DETAILED DESCRIPTION

[0026] Air is supplied to a fuel cell stack 10 via the air system of a fuel cell system 1 shown in FIG. 1. The air is taken from the environment and first supplied to an air filter 11 via an air supply path 2. Downstream of the air filter 11, a compressor 12 is integrated into the supply air path 2, because the electrochemical reaction in the fuel cells requires a certain mass air flow and a certain pressure level. Downstream of the compressor 12, a metering device 6 is arranged by means of which water can be injected into the supply air path 2 to humidify the air prior to entering the fuel cell stack 10. To further condition the air, a cooler 14 is provided downstream of the metering device. The humid exhaust air exiting the fuel cell stack 10 is discharged via an exhaust air path 3, into which a water separator 4 is integrated. With the aid of the water separator 4, the liquid water content contained in the exhaust air is separated. Downstream of the water separator 4, a turbine 13 is integrated into the exhaust air path 3, which is operatively connected to the compressor 12 and serves for energy recovery. In the case of a shutdown, fuel cell stack 10 may be disconnected from the air system by way of check valves 15, 16. Furthermore, a bypass path 17 with an integrated bypass valve 18 is provided for bypassing the fuel cell stack 10.

[0027] The metering device 6 is connected via a water line 7 to a water tank 5, into which the product water separated from the exhaust air by means of the water separator 4 is introduced. Product water produced on the anode side can also be introduced into the water tank 5, which is separated with the aid of a water separator 9 located on the anode side. For this purpose, only a drain valve 19 located on the water separator 9 must be opened.

[0028] If a sufficient amount of water is present in the water tank 5, it may be supplied to the metering device 6 with the aid of a pump 8. Using the metering device 6, a certain amount of water may then be injected into the supply air path for humidifying the air. The metering can be effected, for example with the aid of a metering valve 20 of the metering device 6.

[0029] The amount of water present in water tank 5 varies depending on the load, so that there is a risk that the product water produced, or the water supply stored in water tank 5, is not sufficient to meet the water demand required for humidifying the air. According to the present invention, the water supply is therefore controlled on a load-dependent basis via the temperature of the exhaust air in the exhaust air path. Particularly at low loads, the temperature of the exhaust air is lowered so that the liquid water content of the exhaust air increases. To lower the exhaust air temperature, preferably the coolant supply temperature of a cooling circuit (not shown) is reduced, which serves to remove the waste heat of the fuel cell stack 10 generated during operation. With the liquid water content of the exhaust air, the water supply in the water tank 5 also increases.

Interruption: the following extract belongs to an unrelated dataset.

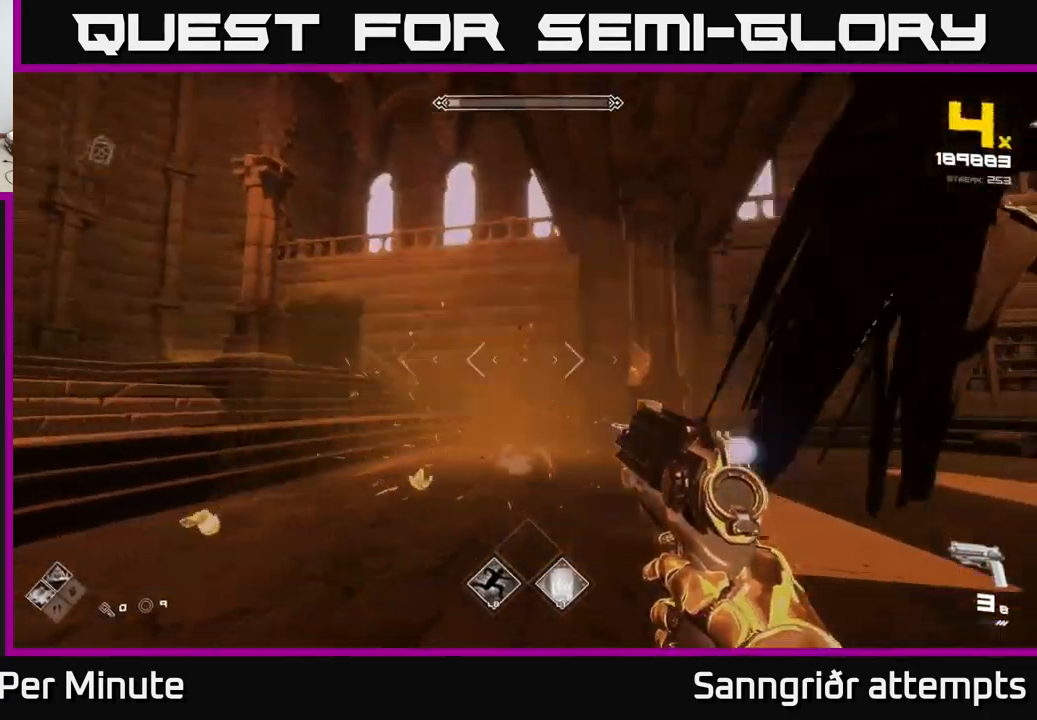
{"buttons": [], "left_stick": "down-left", "right_stick": "up-right", "events": [[34, "right_stick", "right"], [417, "right_stick", "up-right"], [434, "left_stick", "down-left"]]}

[0030] The relationship between the coolant supply temperature T.sub.K and the water supply W.sub.T in the water tank 5 is exemplarily illustrated in the diagram of FIG. 2b). When the temperature T.sub.K is temporarily lowered compared to a nominal value T.sub.nom, the water supply W.sub.T in the water tank 5 increases. Accordingly, the amount of product water produced on the cathode side (curve A) and the metering rate (curve B) will vary, as shown in the diagram of FIG. 2a). The additional curve C of FIG. 2a) indicates the amount of product water produced on the anode side. The curves were determined at low load, that is, at a power demand of about 20% (see FIG. 2c)).